Their case had been delayed as a local judge and bureaucrats in Kiev bickered over a technicality and the wording of documents needed to approve Melissa’s adoption. While they waited, Crimea marched towards independence and eventual unification with Russia.

James returned home to work and Kristine stayed behind to see the adoption through. The situation in Crimea became more tense as the referendum neared. Pro-Russian crowds marched through the streets while dragging the Ukrainian flag and denouncing Kiev’s western backers. Proctor kept a low profile.

The Proctors met Melissa, whose birth name is Yana, in December just months before her 16th birthday– the age when she would grow out of Ukraine’s orphanage system and be left to fend largely on her own.

“We had an instant connection,” Kristine recalled.

Even though Ukraine was plunged into uncertainty by street protests in the capital, Crimea had largely been calm.

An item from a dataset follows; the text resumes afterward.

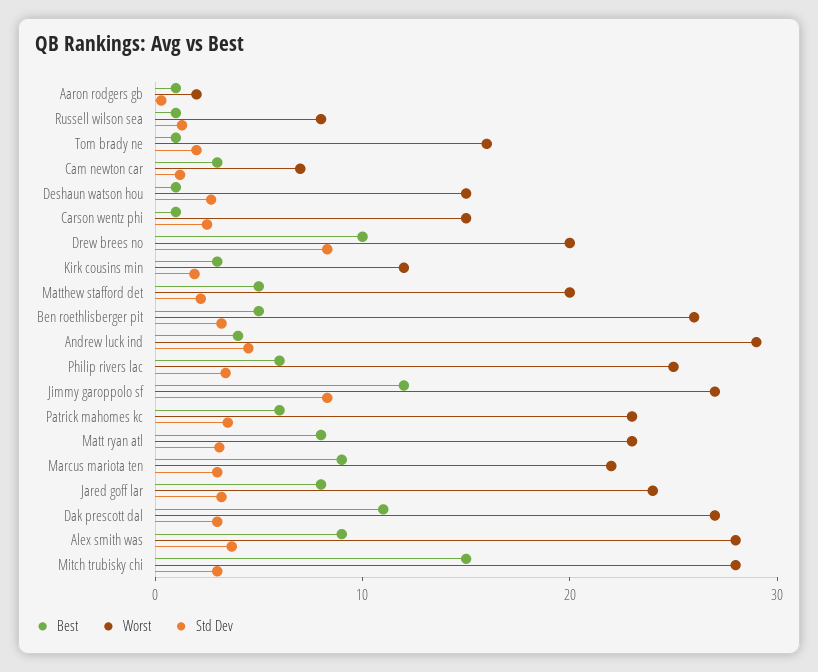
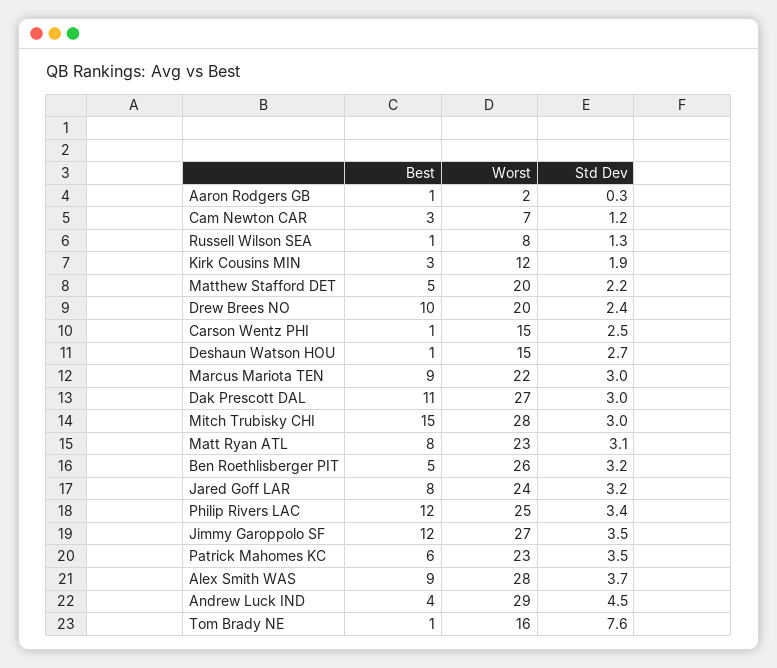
Std Dev, Tom brady ne: 2 -> 7.6
Std Dev, Drew brees no: 8 -> 2.4
Best, Philip rivers lac: 6 -> 12
Std Dev, Jimmy garoppolo sf: 8 -> 3.5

The Proctors hoped everything would be completed quickly.

But by the time the court finally issued its decree approving Melissa’s adoption, it was a day after the referendum. Crimea’s unification with Russia was still days away, but local bureaucrats were already making the change. They stopped issuing the Ukrainian documents Melissa needed to leave the orphanage and complete her adoption.

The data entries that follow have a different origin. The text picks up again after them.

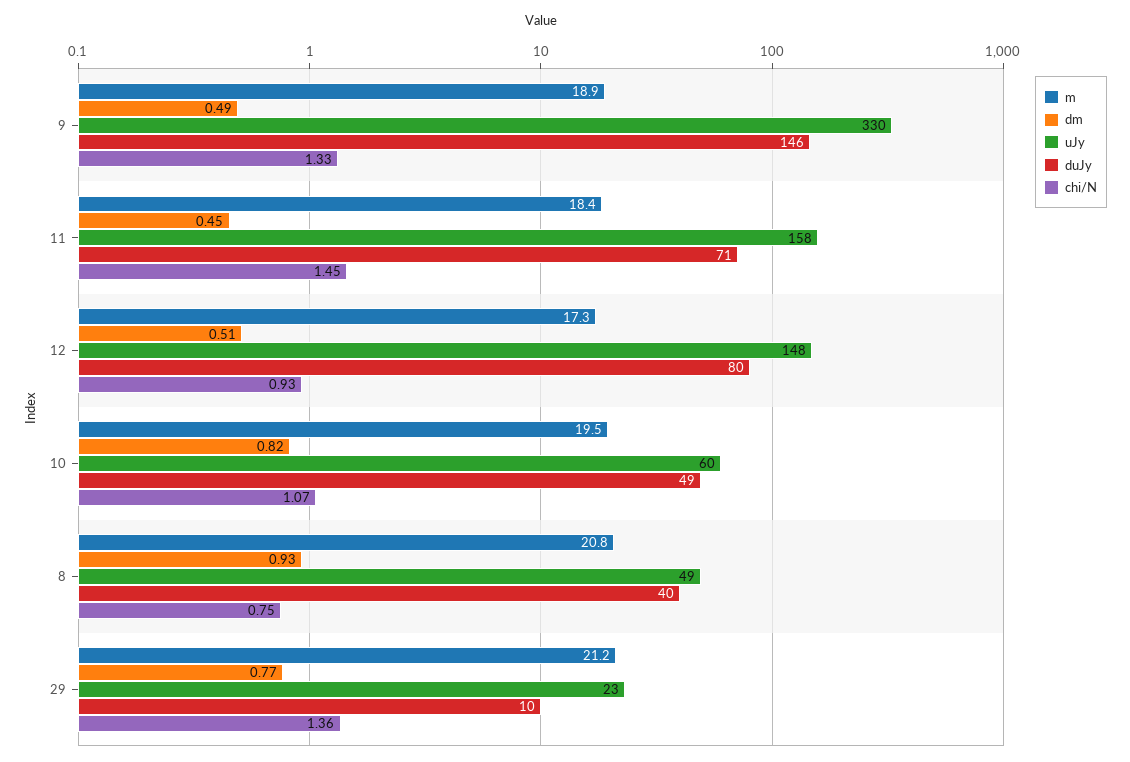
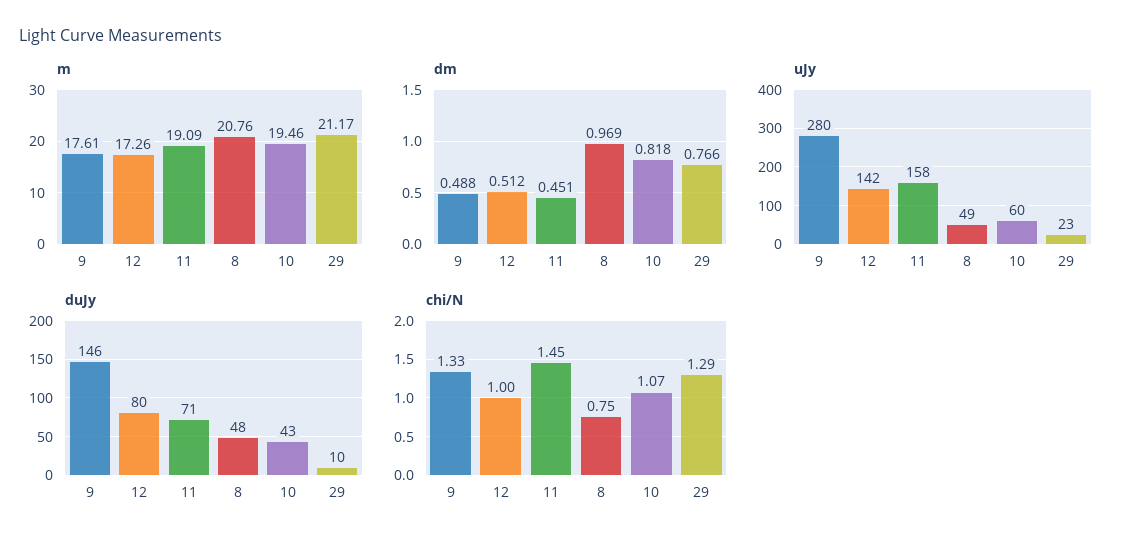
m, 9: 18.9 -> 17.61
uJy, 9: 330 -> 280
m, 11: 18.4 -> 19.09
uJy, 12: 148 -> 142
chi/N, 12: 0.93 -> 1
duJy, 10: 49 -> 43
dm, 8: 0.93 -> 0.969
duJy, 8: 40 -> 48
chi/N, 29: 1.36 -> 1.29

Inna called passport agencies, frantically searching for one that would issue a Ukrainian one to Melissa. None would. Eventually she found a bureaucrat willing to issue her a tax identification number. It was enough to get train to tickets to Kiev.

They boarded the overnight train just hours before Russia completed its annexation of the region.

“When the train came into the station (in Kiev), Inna and I looked at each other and started crying,” Proctor said. “We were in survival mode and it all hits you.”

But in Kiev their troubles continued. Officials there would not issue a passport, demanding instead that they return to Crimea.

“I told them, ‘Do you know what’s going on there? That is not an option,'” Proctor recalled.

Melissa’s case was stuck in limbo for days as she and her new family searched for a solution. Finally, Ukraine’s policies caught up to the geopolitical realities and they changed the rules, allowing Crimeans to receive passports in other regions.

Melissa received her passport and an American visa last week. They left Ukraine for the United States on Saturday afternoon. Melissa had never been more than a couple hours from her orphanage in Crimea.

“She’s very excited,” Proctor said. “She’s a very confident young lady. Very smart. I think she’ll really flourish.”

Advocates say many more Crimeans orphans who were on the verge of being adopted by Americans are left behind. Even though the children there are still Ukrainian citizens for now, their cases have been halted and advocates say it is highly unlikely Russian authorities will allow their American adoptions to go through.